Segment Open
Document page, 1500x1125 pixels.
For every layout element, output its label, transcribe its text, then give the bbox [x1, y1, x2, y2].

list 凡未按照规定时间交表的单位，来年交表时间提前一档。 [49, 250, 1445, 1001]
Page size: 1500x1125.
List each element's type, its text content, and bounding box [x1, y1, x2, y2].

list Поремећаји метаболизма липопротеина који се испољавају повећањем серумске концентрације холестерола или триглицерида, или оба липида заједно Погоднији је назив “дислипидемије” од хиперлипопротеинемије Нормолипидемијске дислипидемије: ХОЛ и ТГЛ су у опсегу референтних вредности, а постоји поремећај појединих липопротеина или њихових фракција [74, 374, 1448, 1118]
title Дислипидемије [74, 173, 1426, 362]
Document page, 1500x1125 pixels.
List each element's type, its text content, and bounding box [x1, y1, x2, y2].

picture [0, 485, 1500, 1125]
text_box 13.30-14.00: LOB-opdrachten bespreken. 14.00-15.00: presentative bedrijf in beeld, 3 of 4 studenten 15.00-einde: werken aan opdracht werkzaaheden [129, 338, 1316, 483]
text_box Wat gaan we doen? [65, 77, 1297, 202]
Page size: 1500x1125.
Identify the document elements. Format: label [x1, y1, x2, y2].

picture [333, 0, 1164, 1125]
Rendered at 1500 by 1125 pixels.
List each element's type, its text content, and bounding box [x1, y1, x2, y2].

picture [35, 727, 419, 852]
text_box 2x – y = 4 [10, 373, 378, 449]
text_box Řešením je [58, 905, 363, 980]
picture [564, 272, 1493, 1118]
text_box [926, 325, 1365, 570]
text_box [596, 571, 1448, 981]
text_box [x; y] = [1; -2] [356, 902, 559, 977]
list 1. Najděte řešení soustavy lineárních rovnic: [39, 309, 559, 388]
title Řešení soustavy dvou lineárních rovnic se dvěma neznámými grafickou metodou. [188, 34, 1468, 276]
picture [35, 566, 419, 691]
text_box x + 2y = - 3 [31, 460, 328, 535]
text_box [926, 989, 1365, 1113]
Segment Closed
Task to complete -> Using the entries above, return exactly the lines from the line with "Rendered at 1500 by 1125 pixels." to the line with "text_box [926, 325, 1365, 570]", counting both of those lines.

Task response ->
Rendered at 1500 by 1125 pixels.
List each element's type, its text content, and bounding box [x1, y1, x2, y2].

picture [35, 727, 419, 852]
text_box 2x – y = 4 [10, 373, 378, 449]
text_box Řešením je [58, 905, 363, 980]
picture [564, 272, 1493, 1118]
text_box [926, 325, 1365, 570]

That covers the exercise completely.